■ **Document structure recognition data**

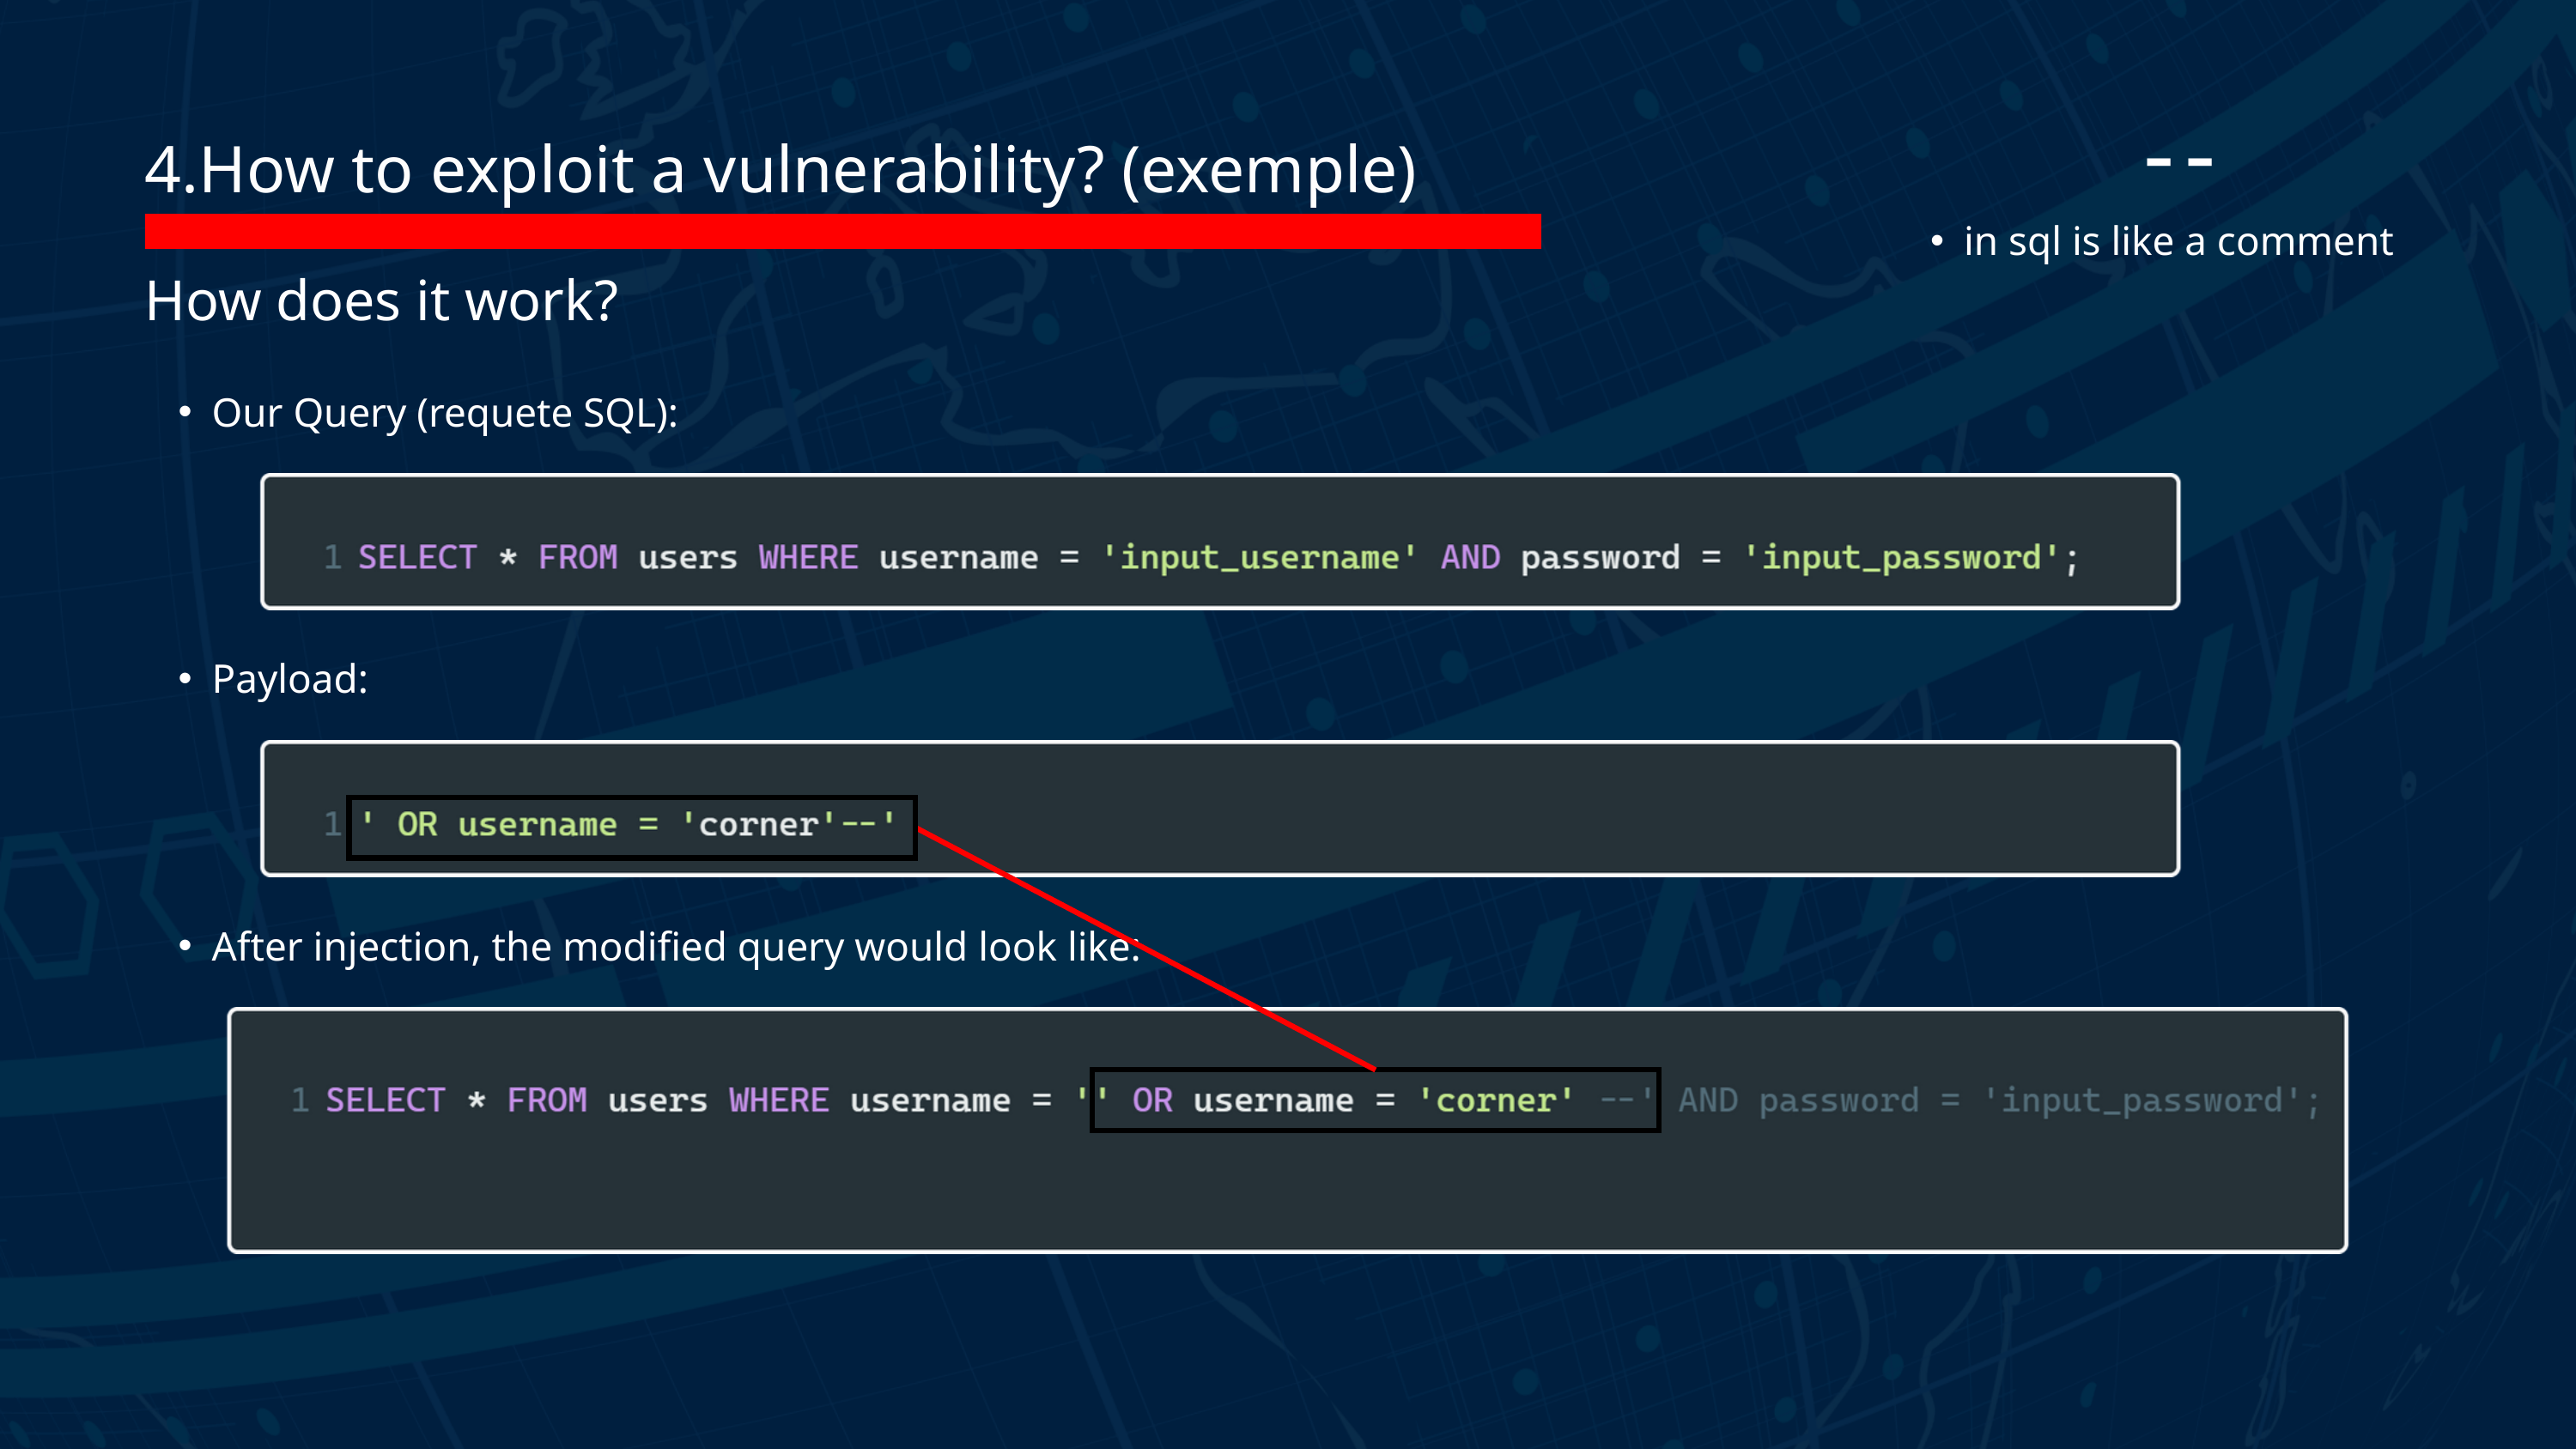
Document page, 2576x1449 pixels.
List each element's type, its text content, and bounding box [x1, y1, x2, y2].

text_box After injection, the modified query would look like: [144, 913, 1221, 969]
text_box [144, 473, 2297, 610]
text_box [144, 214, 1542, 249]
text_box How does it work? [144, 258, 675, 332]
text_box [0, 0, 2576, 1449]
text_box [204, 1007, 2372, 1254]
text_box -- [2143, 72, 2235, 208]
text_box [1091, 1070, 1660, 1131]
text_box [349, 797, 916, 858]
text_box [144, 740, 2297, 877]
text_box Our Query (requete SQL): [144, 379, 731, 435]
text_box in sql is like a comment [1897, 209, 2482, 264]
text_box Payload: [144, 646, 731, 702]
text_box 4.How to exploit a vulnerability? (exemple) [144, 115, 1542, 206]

■ **Work instructions**
Line by line, write out the data above exactly, without the pictures.

■ **Result**
Document page, 2576x1449 pixels.
List each element's type, its text content, and bounding box [x1, y1, x2, y2].

text_box After injection, the modified query would look like: [144, 913, 1221, 969]
text_box [144, 473, 2297, 610]
text_box [144, 214, 1542, 249]
text_box How does it work? [144, 258, 675, 332]
text_box [0, 0, 2576, 1449]
text_box [204, 1007, 2372, 1254]
text_box -- [2143, 72, 2235, 208]
text_box [1091, 1070, 1660, 1131]
text_box [349, 797, 916, 858]
text_box [144, 740, 2297, 877]
text_box Our Query (requete SQL): [144, 379, 731, 435]
text_box in sql is like a comment [1897, 209, 2482, 264]
text_box Payload: [144, 646, 731, 702]
text_box 4.How to exploit a vulnerability? (exemple) [144, 115, 1542, 206]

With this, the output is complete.